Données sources
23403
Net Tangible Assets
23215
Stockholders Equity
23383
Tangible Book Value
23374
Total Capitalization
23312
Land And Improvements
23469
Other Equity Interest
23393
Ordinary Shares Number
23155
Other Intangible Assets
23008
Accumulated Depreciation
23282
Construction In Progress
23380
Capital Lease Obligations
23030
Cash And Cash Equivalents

- _Consigne_: Renvoyez chaque ligne des données qui contient le mot "Assets", en tenant compte de la casse.

- _Réponse rédigée_:
Net Tangible Assets
Other Intangible Assets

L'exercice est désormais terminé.